§ **INSTRUCTION**
Reproduce the lines of the listing below, starting with the line that contains "breach. The potential" and going on through the line that contains "professionals and data", and swap "damages calculation" for "compensation estimate" with nothing else changed.
════════
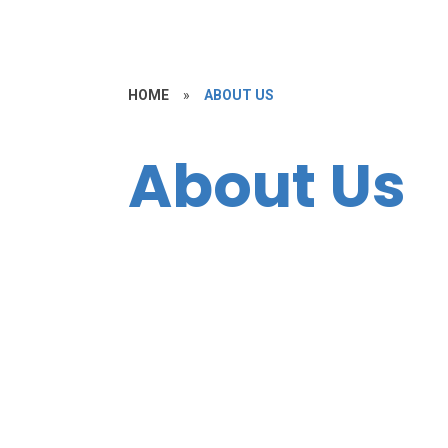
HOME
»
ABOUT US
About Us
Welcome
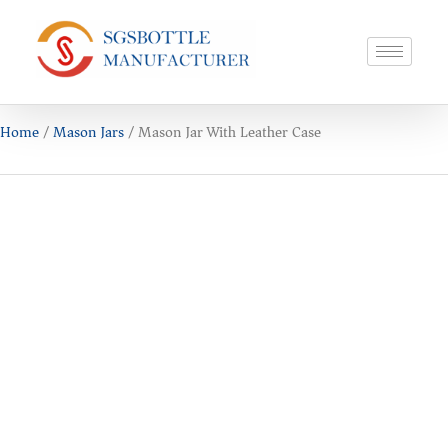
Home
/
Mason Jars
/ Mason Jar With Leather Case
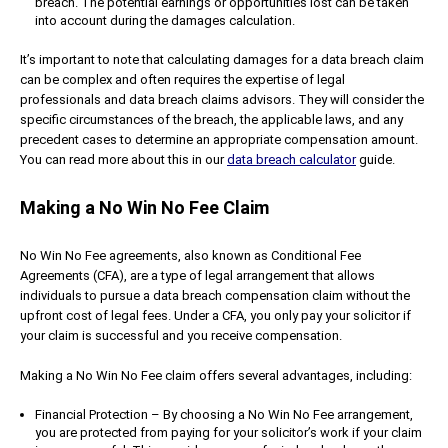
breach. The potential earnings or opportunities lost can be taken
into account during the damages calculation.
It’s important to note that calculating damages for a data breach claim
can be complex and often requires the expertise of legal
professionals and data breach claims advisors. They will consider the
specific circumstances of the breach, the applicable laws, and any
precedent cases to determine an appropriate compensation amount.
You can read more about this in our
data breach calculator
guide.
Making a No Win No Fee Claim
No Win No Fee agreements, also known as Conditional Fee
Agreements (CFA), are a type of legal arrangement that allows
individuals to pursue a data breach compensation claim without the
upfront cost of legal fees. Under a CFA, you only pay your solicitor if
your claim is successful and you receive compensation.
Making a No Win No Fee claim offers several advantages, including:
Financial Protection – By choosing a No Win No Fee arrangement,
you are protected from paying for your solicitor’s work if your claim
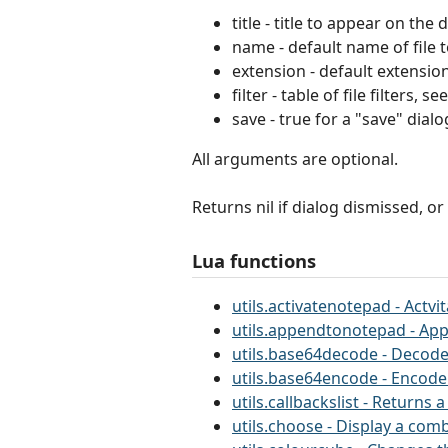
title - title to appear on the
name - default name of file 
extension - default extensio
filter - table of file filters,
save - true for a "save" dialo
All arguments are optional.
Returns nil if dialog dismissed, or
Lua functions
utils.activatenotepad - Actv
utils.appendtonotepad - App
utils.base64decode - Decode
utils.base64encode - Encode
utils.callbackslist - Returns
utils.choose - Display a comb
════════
§ **RESPONSE FOR THIS EXERCISE**
breach. The potential earnings or opportunities lost can be taken
into account during the compensation estimate.
It’s important to note that calculating damages for a data breach claim
can be complex and often requires the expertise of legal
professionals and data breach claims advisors. They will consider the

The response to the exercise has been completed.